◆ **Records**:
Content starts
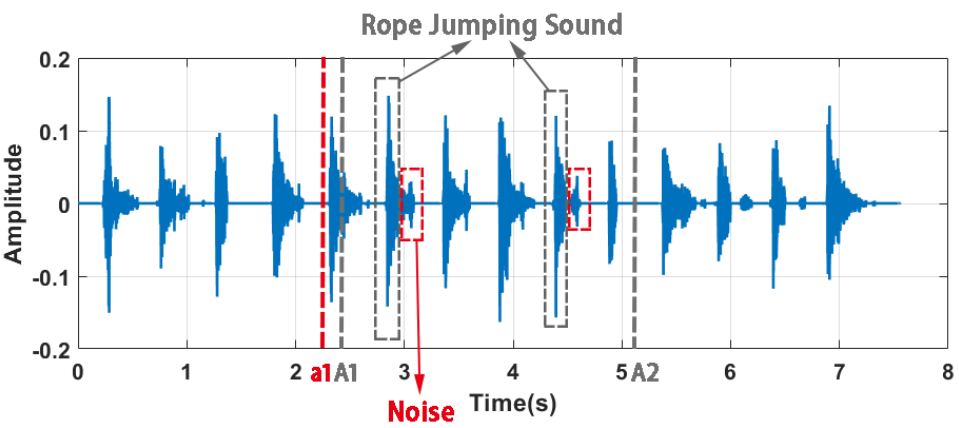
Figure 4. An example of splitting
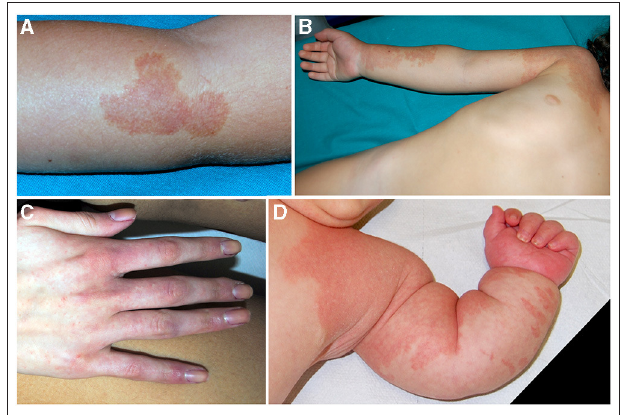
FIGURE 3 | Polycyclic vascular patch characterized by an anemic halo in a patient with CM-AVM (A) . Pink-red slightly pigmented capillary malformation (CM) of the right upper limb (B) . Pinpoint confluent telangiectasias in a patient with EPHB4 mutation (C) . Eight-month-old infant affected with Parkes–Weber syndrome with multiple CM and progressive overgrowth of the upper limb (D)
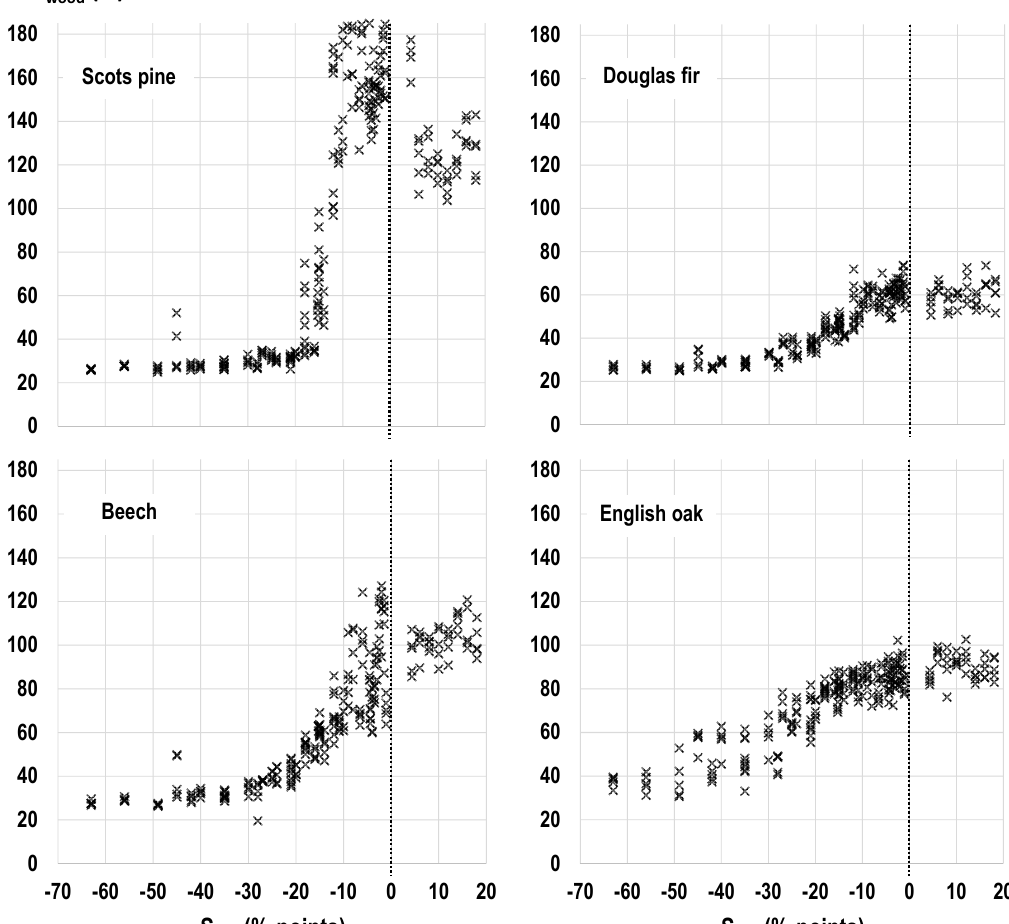
Figure 5. The interrelationship between the distance to water saturation of the soil substrates (S soil ) and the wood moisture content (MC wood ).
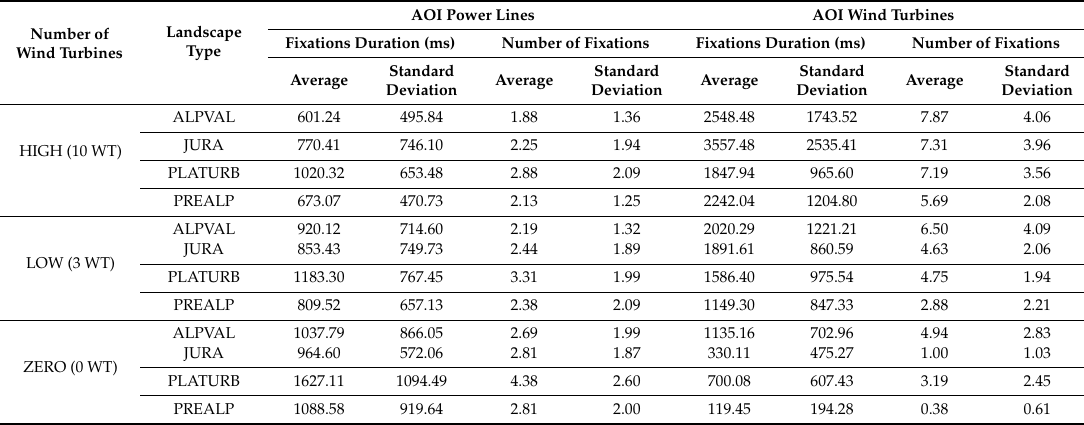
Table A1. Weighted fixation durations and number of fixations in the areas of interest (AOI) of power lines and wind turbines in the 12 scenarios with di ff erent numbers of wind turbines (WT) in four di ff erent landscape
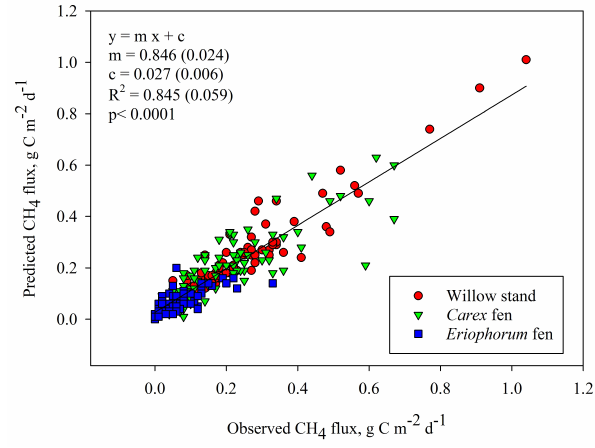
Figure 2. A comparison of observed and predicted CH 4 fluxes ( n = 254) measured using chambers during 2007–2008 from dif- ferent tundra wetland types in the Seida study site. The solid line represents the linear least-squares fit of the data. Statistics from the linear regression analysis are also shown in the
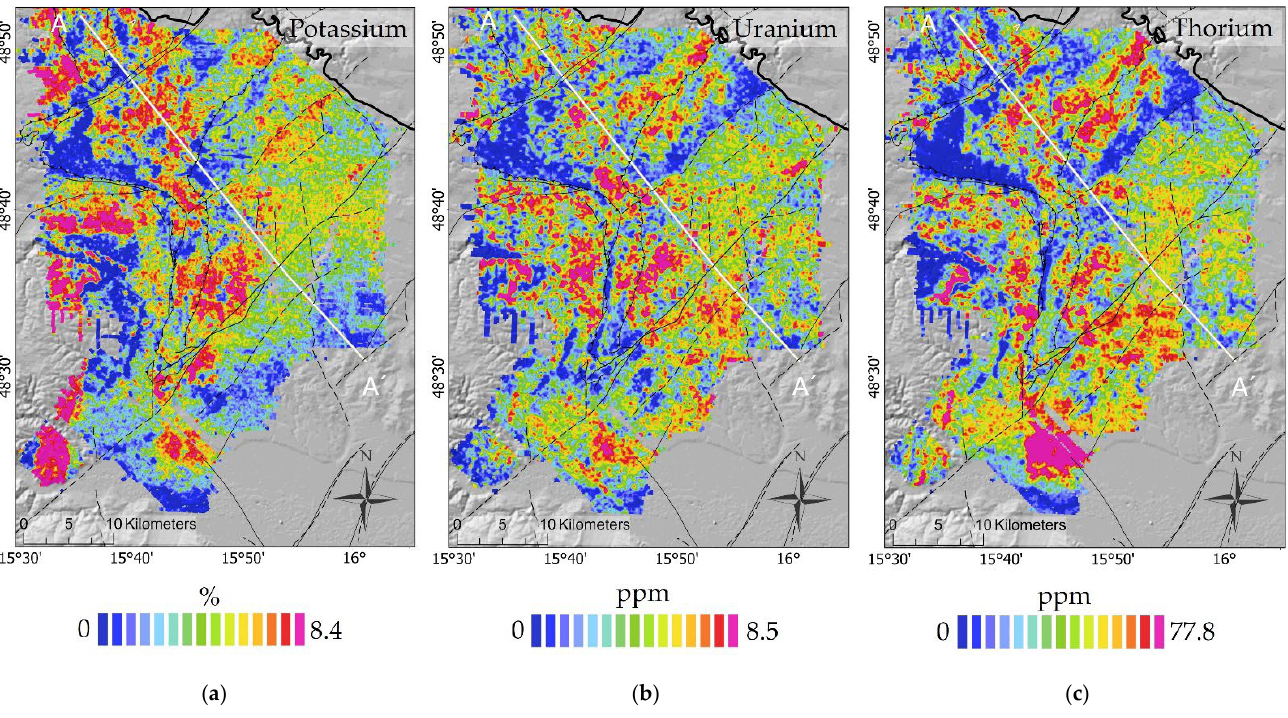
Figure 4. ( a ) Potassium map ( b ) Uranium map ( c ) Thorium map. Location of profile A (white line) is shown for orientation. Black lines indicate geological faults; see legend in Figure 1b for details. Background map: Lidar image with a 10 × 10 m resolution.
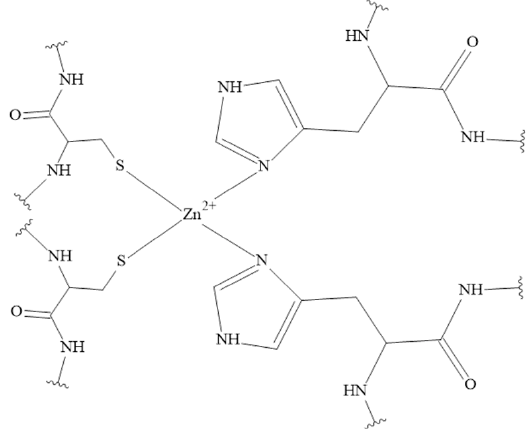
Figure 6. Cys 2 His 2 type of Zinc Finger Domain in Zn(II) complexes [150].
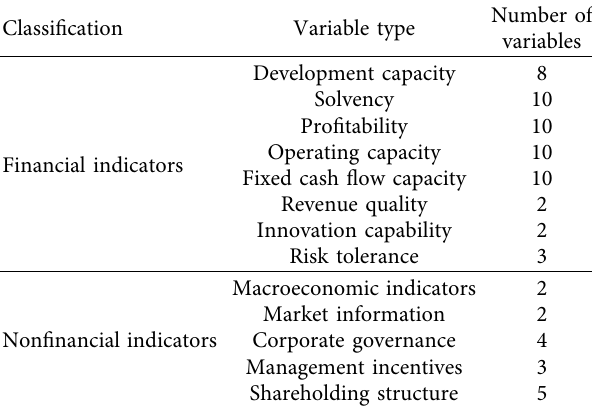
Table 2: Description of model characteristics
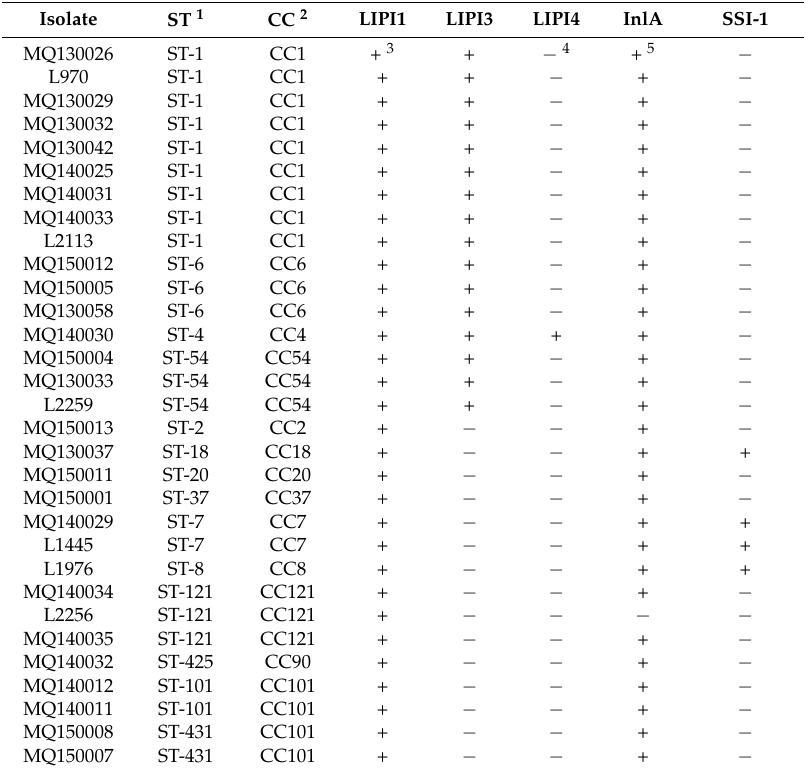
Table 3. Presence or absence of key loci encoding L. monocytogenes virulence-associated elements or loci putatively involved in environmental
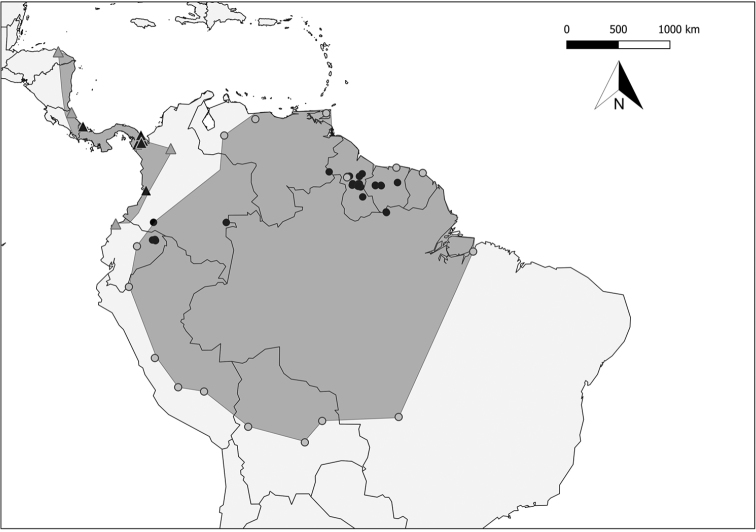
Geographic distribution of Chiroderma
gorgasi (▲) and C.
trinitatum (●) localities analyzed in our study (See Appendix 3) (gray circle) Represents marginal localities reported for C.
trinitatum and (gray triangle) C.
gorgasi reported by previous papers (Handley 1967; Pine et al. 1970; Ojasti and Linares 1971; Gardner 1976; Albuja 1989; Timm and LaVal 1998; Lim and Engstrom 2001; Genoways et al. 1981; Webster and Fugler 1984; Anderson 1997; Ochoa et al. 1988; Simmons and Voss 1998; Gardner 2008).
Content ends
If a record holds a picture, leave the picture out and copy the rest exactly.

◆ **Task result**:
Figure 4. An example of splitting
FIGURE 3 | Polycyclic vascular patch characterized by an anemic halo in a patient with CM-AVM (A) . Pink-red slightly pigmented capillary malformation (CM) of the right upper limb (B) . Pinpoint confluent telangiectasias in a patient with EPHB4 mutation (C) . Eight-month-old infant affected with Parkes–Weber syndrome with multiple CM and progressive overgrowth of the upper limb (D)
Figure 5. The interrelationship between the distance to water saturation of the soil substrates (S soil ) and the wood moisture content (MC wood ).
Table A1. Weighted fixation durations and number of fixations in the areas of interest (AOI) of power lines and wind turbines in the 12 scenarios with di ff erent numbers of wind turbines (WT) in four di ff erent landscape
Figure 2. A comparison of observed and predicted CH 4 fluxes ( n = 254) measured using chambers during 2007–2008 from dif- ferent tundra wetland types in the Seida study site. The solid line represents the linear least-squares fit of the data. Statistics from the linear regression analysis are also shown in the
Figure 4. ( a ) Potassium map ( b ) Uranium map ( c ) Thorium map. Location of profile A (white line) is shown for orientation. Black lines indicate geological faults; see legend in Figure 1b for details. Background map: Lidar image with a 10 × 10 m resolution.
Figure 6. Cys 2 His 2 type of Zinc Finger Domain in Zn(II) complexes [150].
Table 2: Description of model characteristics
Table 3. Presence or absence of key loci encoding L. monocytogenes virulence-associated elements or loci putatively involved in environmental
Geographic distribution of Chiroderma
gorgasi (▲) and C.
trinitatum (●) localities analyzed in our study (See Appendix 3) (gray circle) Represents marginal localities reported for C.
trinitatum and (gray triangle) C.
gorgasi reported by previous papers (Handley 1967; Pine et al. 1970; Ojasti and Linares 1971; Gardner 1976; Albuja 1989; Timm and LaVal 1998; Lim and Engstrom 2001; Genoways et al. 1981; Webster and Fugler 1984; Anderson 1997; Ochoa et al. 1988; Simmons and Voss 1998; Gardner 2008).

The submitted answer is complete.